After a long deer season, most hunters are ready for a break. Hunters like myself consider deer season a year-round event. The preparations made during the preseason are typically your biggest advantage.
To be honest, this is the first deer season that I couldn't wait to be over. I'm not sure if it was just bad luck, burnt out spots or because of a lack of preparation. I missed the first three weeks of bow season because I was out of town. I also was too busy to clear out all of my stand locations and trail systems, so I was off to a rough start from the word go. To combat this issue in the future, I'm going to leave my girlfriend. Just kidding, I'm going to do as I should have done last winter. There is plenty of time for the most strapped hunter to get their stand sites prepared. The trick is to plan ahead. You also have the opportunity to move stands to new travel routes.

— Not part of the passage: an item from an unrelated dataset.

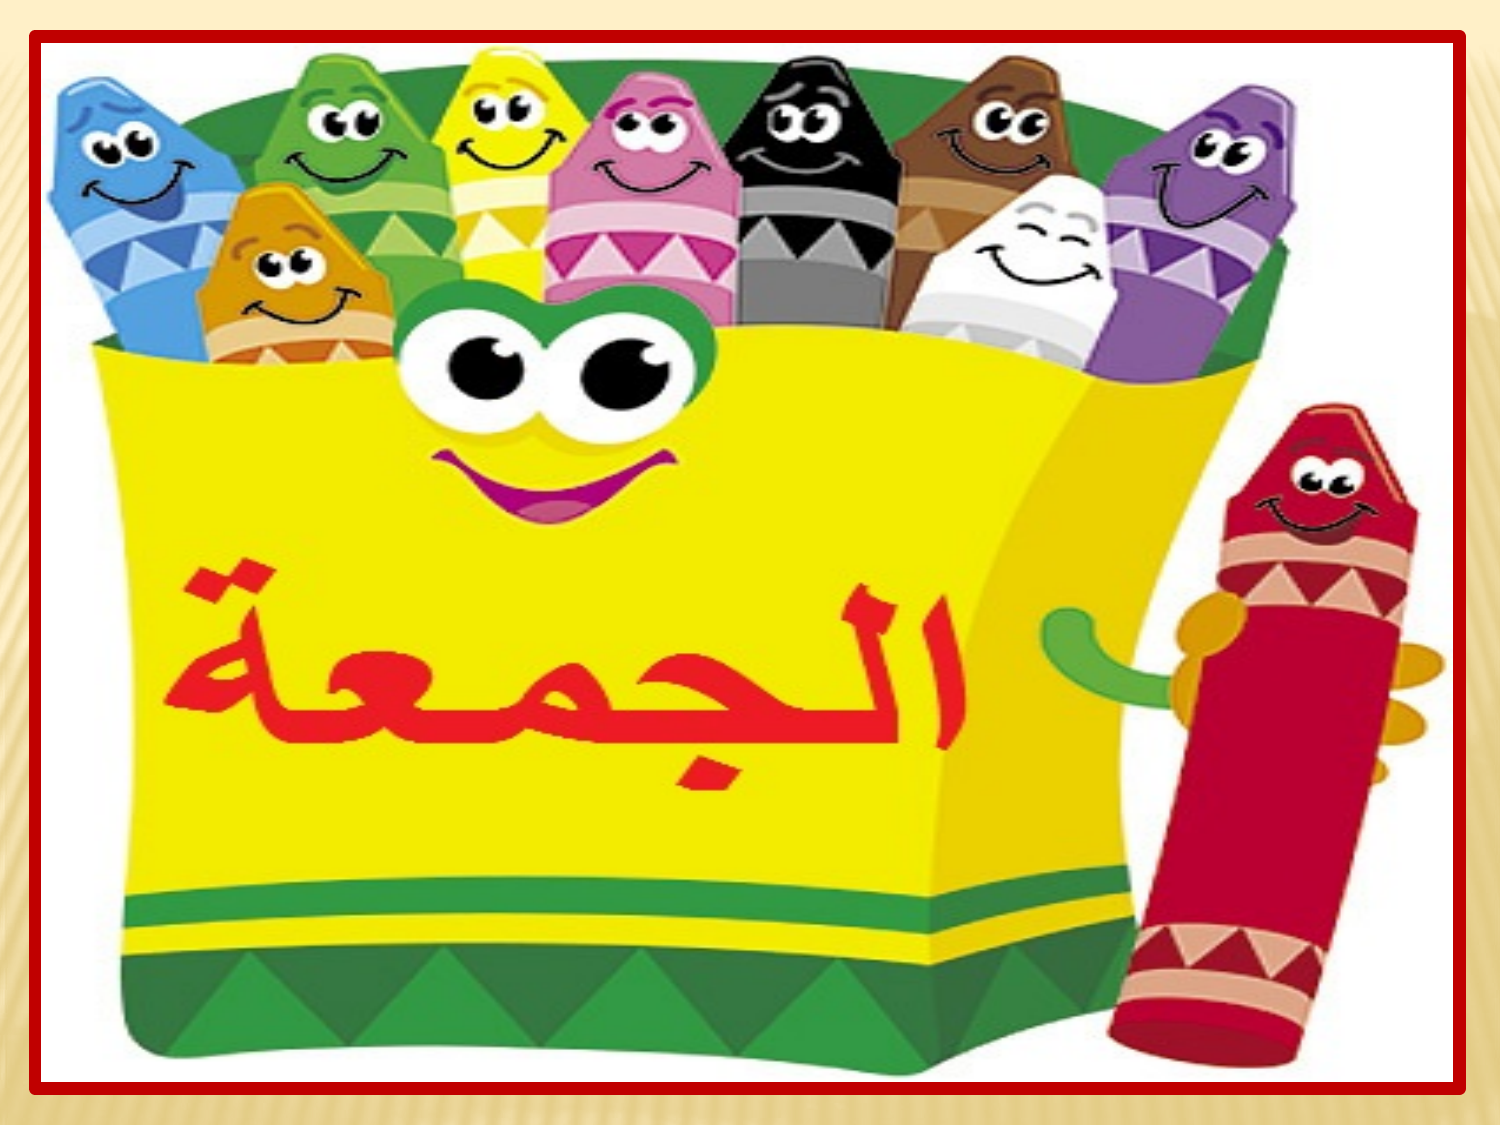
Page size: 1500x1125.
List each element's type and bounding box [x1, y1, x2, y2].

picture [40, 42, 1454, 1083]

I have been hunting the same stand sites for several years now. It only takes a few years for deer to avoid an area because of your presence. They create new trails that take them away from your setup. There is no exact time limit or guarantee that a stand site will ever burn out. Some stands will produce year after year, while others will experience a decrease in activity after the first year of use. When you see this happening, you need to move or add new stand sites. I pay attention to trails showing signs of heavy use that have no stand on them. I keep them in mind, and when season is over, I get to work. You don't want to move stands mid season because it can take some time for the deer to acclimate to a new object in their core area. It is best to move them now being that you have to go loosen the straps on them any way, and it doesn't matter if you spook the deer while doing it.